When I returned to Baltimore, I began praying for a doorway through which I could bring my family and myself into the Catholic Church. Full-time Christian service was all I had ever known, my entire adult life and throughout our whole marriage. We lived in the church rectory, drove a church car, and my children attended the church school.

I had been reading the biography of the Holocaust martyr Edith Stein, St. Teresa Benedicta of the Cross. There was so much I could identify with, being the descendant of European Jewish ancestors. I asked St. Teresa Benedicta to join her prayers to those of the Blessed Mother, to intercede with the Lord to find a way into the Catholic Church for my family and me.

I left it in the Lord’s hands, and I was at peace. I began making arrangements to leave our home, our community, our children’s school, and step out into the deep.

The next year, I was told that Father Frank Pavone wanted to talk to me. He invited me to his office in Staten Island, and I told him about my desire to enter into full communion with the Catholic Church. He invited me to join Priests for Life, and six months later, I was received into the Church with the proper permissions in the archdiocese of New York. I received the Sacraments of Penance and Reconciliation, Confirmation, Marriage, first Holy Communion, and I was inducted into the Confraternity of Our Lady of Mount Carmel, and invested with the brown scapular. I was in the ark!

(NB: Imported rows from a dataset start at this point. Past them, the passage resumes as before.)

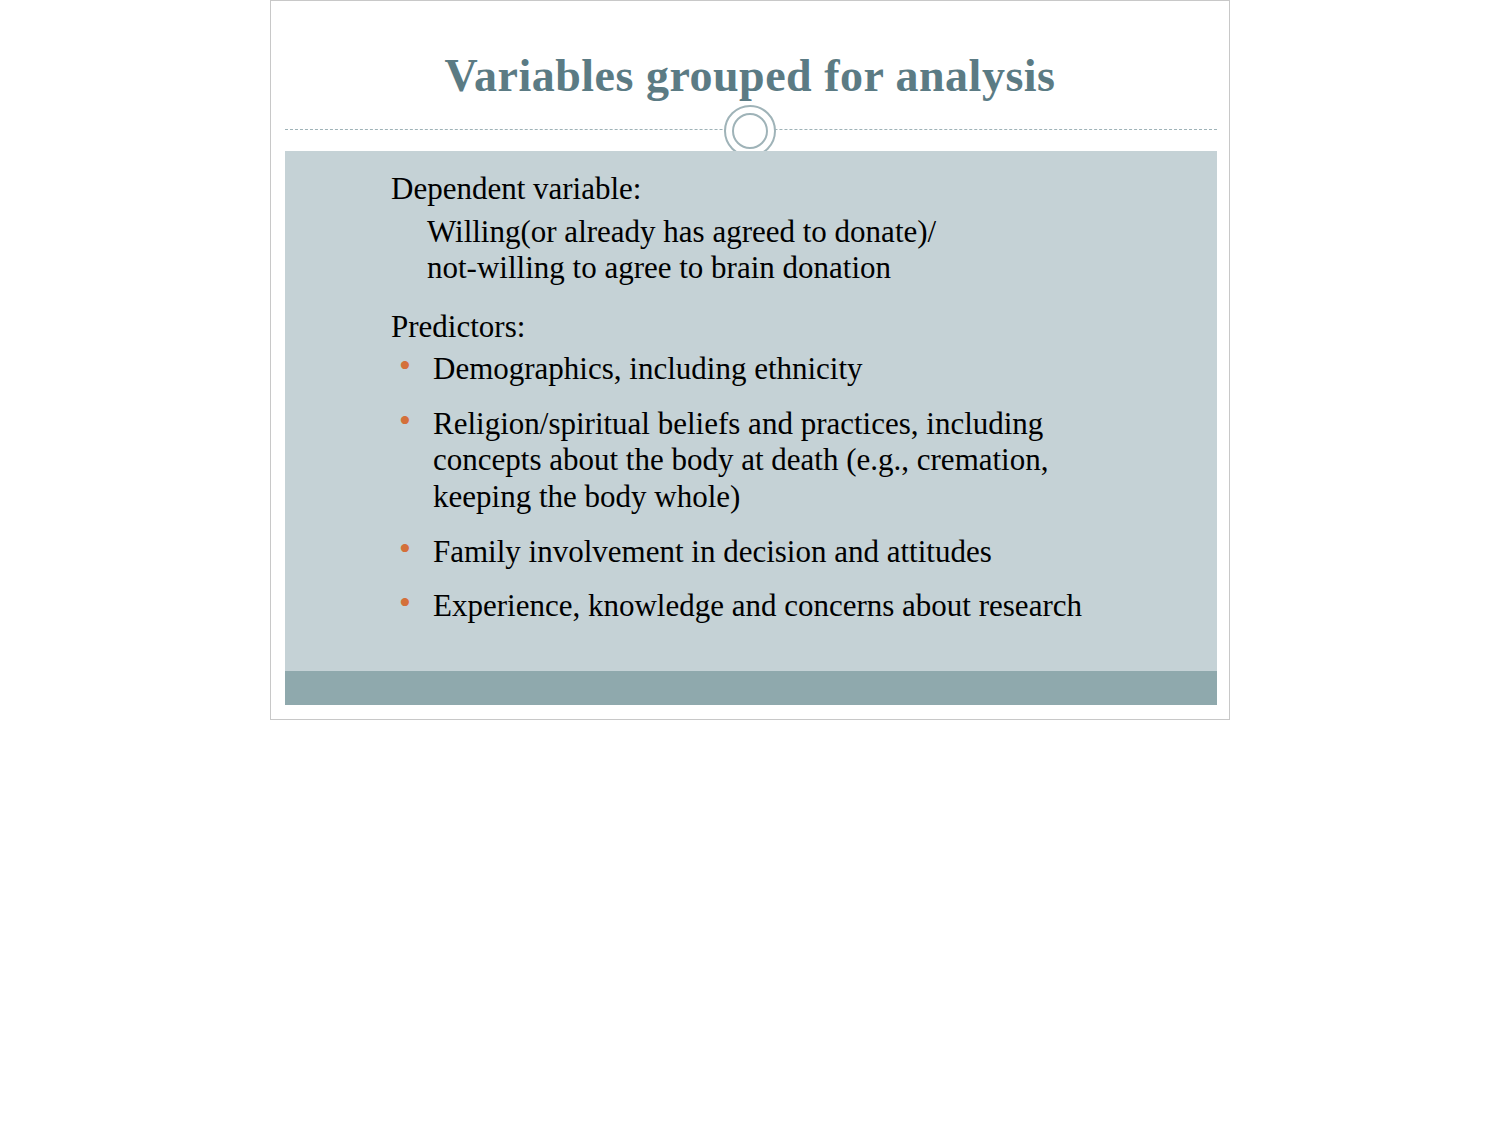Variables grouped for analysis
Dependent variable:
Willing(or already has agreed to donate)/
not-willing to agree to brain donation
Predictors:
Demographics, including ethnicity
Religion/spiritual beliefs and practices, including concepts about the body at death (e.g., cremation, keeping the body whole)
Family involvement in decision and attitudes
Experience, knowledge and concerns about research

My wife and children were some steps behind me, and they remained members in my former church for another year. We began looking for a good Catholic school for the children and found it at York Catholic High School in the Diocese of Harrisburg. We sold the rectory, which we had purchased from the former church, and relocated to York, Pennsylvania, so that the children could begin their Catholic formation and education. We joined Holy Infant Church in York Haven, and began our formation as a Catholic family. My wife and our children at home were confirmed on January 8, 2005, and our youngest is now in formation for first Holy Communion.

Our journey has been an adventure that has presented its trials and triumphs. In many ways, the journey reflected the experiences of the first believers and those who have persevered within the one, holy, Catholic, and apostolic Church. I am a latecomer, but have inherited the great legacy of this glorious Catholic Church!

Fr. Paul Chaim Benedicta Schenck

Father Paul Chaim Benedicta Schenck is a priest of the Diocese of Harrisburg, where he is director of Respect Life Activities, bishop’s liaison to the Catholic Medical Association guild, and a parish administrator.

Raised Jewish, Father Schenck was baptized at the age of sixteen. He attended a Missionary Bible college, an Evangelical seminary, and a Catholic university. He was ordained in the Evangelical Anglican tradition, where he was a pastor, college and seminary instructor. He was united with the Catholic Church in 2004. Today he is the chairman of the National Pro-Life Center near the Supreme Court in Washington, D.C.